Outros intelectuais atuantes na imprensa escrita da época que ainda publicaram obras importantes no contexto da nova ordem nacional que poderiam ser citados seriam, dentre outros, Francisco Campos, Azevedo Amaral, Lourival Fontes, diretor do DIP e Almir de Andrade, diretor da Cultura e Política entre 1941 e 1945.

Jarbas de Medeiros (1978), em Ideologia autoritária no Brasil, define Francisco Campos como o típico ideólogo do Estado, que exerceu o papel de reformador em três sistemas públicos nacionais: de ensino, das instituições jurídicas e das instituições políticas.

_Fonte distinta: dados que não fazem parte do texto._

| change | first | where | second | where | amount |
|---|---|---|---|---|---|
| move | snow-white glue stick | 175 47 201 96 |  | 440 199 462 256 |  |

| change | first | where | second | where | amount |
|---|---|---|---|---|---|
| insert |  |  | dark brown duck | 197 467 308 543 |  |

A posição ocupada por Campos na política brasileira é evidenciada pelos cargos e funções político-administrativas a ele concedidas, tanto em âmbito estadual quanto federal (MEDEIROS, 1978, p. 22). Em 1940, ano em que era Ministro da Justiça, Campos publicou o Estado Nacional, uma reunião de trabalhos acerca do ideário estadonovista, sendo alguns anteriores a 1937 (OLIVEIRA, 1982, p. 31).

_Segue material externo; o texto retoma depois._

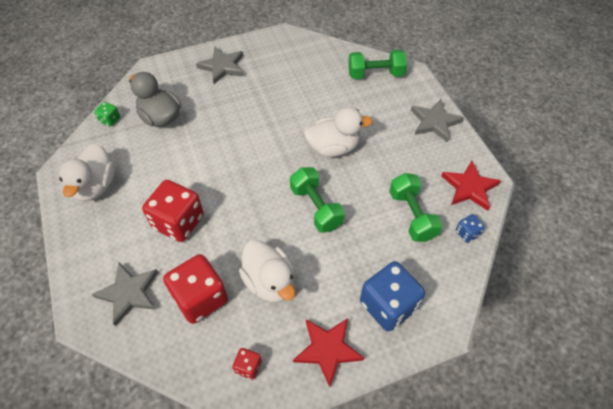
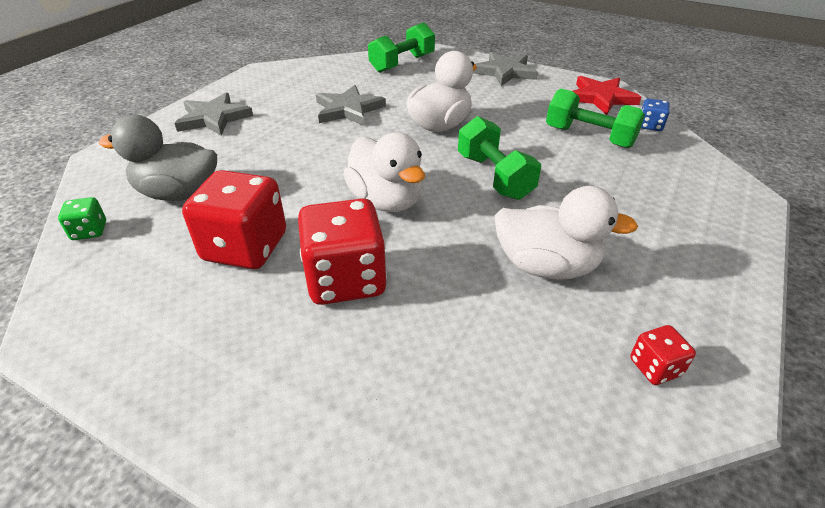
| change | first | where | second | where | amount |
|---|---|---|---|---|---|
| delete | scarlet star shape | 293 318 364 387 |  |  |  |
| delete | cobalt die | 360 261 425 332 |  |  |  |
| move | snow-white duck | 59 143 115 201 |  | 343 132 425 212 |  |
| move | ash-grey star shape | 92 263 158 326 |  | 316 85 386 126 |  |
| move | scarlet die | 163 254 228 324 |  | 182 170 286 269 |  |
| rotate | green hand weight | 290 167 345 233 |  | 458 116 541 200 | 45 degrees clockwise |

Já Azevedo Amaral, não desempenhava atividades diretamente vinculadas ao corpo estatal, exercendo, sobretudo, atividades jornalísticas. Por não ocupar funções no quadro organizacional do Estado, Amaral sentia-se à vontade para induzir críticas a determinados dispositivos da Constituição de 1937 e possuía um caráter menos dogmático em relação a Francisco Campos. Defendia, nesse sentido, maiores ênfases a um possível projeto industrialista a ser implementado no Estado.

Embora afirme que Azevedo Amaral e Francisco Campos constituíram os “pilares da ideologia do Estado Nacional” (OLIVEIRA, 1982), Lúcia Lippi Oliveira também atribui grande relevância aos trabalhos de Almir de Andrade. Este, além de fundar e dirigir a revista Cultura Política, foi professor da Universidade do Brasil e diretor da Agência Nacional de

1943 a 1945. Para Oliveira, Andrade atrelava as tradições culturais do país com as ações políticas do governo e, assim, buscava legitimar o regime.

De acordo com Guerreiro Ramos (1982), o período em voga, palco de muitas atuações intelectuais, apresentou atores representantes de um pragmatismo crítico:

[...] indivíduos como Francisco Campos, o ideólogo da legalidade do Estado Novo; Gustavo Capanema, que, como ministro da Educação, não só presidiu a reforma institucional do sistema de ensino, como também exerceu o papel de mediador entre o Estado Novo e os escritores mais resistentes à cooptação direta pela configuração de poder; Lindolfo Collor e Agamenon Magalhães, que, decisivamente, influíram na elaboração de nova legislação trabalhista e da organização sindical (RAMOS, 1982, p. 537).

Nota-se que o conjunto de intelectuais que atuaram no início do século XX participou de um processo único, no qual cultura e política operavam conjuntamente. Sua relevância assenta-se no fato de que o Estado brasileiro foi o ingrediente principal de uma receita inacabada. Muitas transformações deram-se ao longo dos anos, possibilitadas pelas influências diretas dessa extensa lista de intelectuais. Resta-nos agora entender a real situação do Estado Brasileiro após suas longas etapas político-transfigurativas.